§ **JOB**
Retype, exactly and with nothing added, the lines from the one showing "Authority No 620253." through the final line of the material. Omit pictures.
——
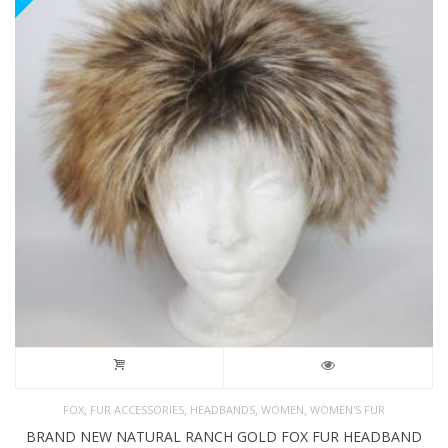
,
,
,
,
FOX
FUR ACCESSORIES
HEADBANDS
WOMEN
WOMEN'S FUR
BRAND NEW NATURAL RANCH GOLD FOX FUR HEADBAND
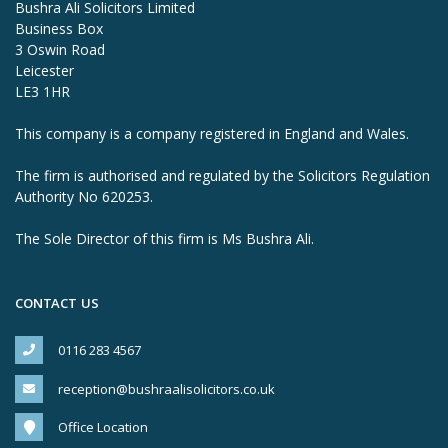
Bushra Ali Solicitors Limited
Business Box
3 Oswin Road
Leicester
LE3 1HR
This company is a company registered in England and Wales.
The firm is authorised and regulated by the Solicitors Regulation
Authority No 620253.
The Sole Director of this firm is Ms Bushra Ali.
CONTACT US
0116 283 4567
reception@bushraalisolicitors.co.uk
Office Location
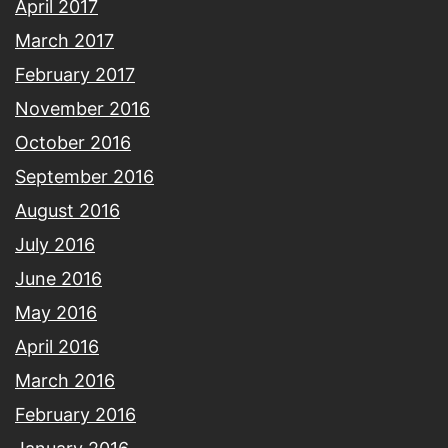
April 2017
March 2017
February 2017
November 2016
October 2016
September 2016
August 2016
July 2016
June 2016
May 2016
April 2016
March 2016
February 2016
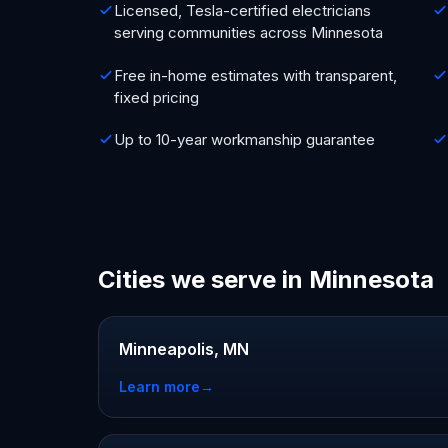
Licensed, Tesla-certified electricians
serving communities across Minnesota
Free in-home estimates with transparent,
fixed pricing
Up to 10-year workmanship guarantee
Cities we serve in Minnesota
Minneapolis, MN
Learn more
→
——
§ **RESULT FOR THIS TASK**
Authority No 620253.
The Sole Director of this firm is Ms Bushra Ali.
CONTACT US
0116 283 4567
reception@bushraalisolicitors.co.uk
Office Location
April 2017
March 2017
February 2017
November 2016
October 2016
September 2016
August 2016
July 2016
June 2016
May 2016
April 2016
March 2016
February 2016
Licensed, Tesla-certified electricians
serving communities across Minnesota
Free in-home estimates with transparent,
fixed pricing
Up to 10-year workmanship guarantee
Cities we serve in Minnesota
Minneapolis, MN
Learn more
→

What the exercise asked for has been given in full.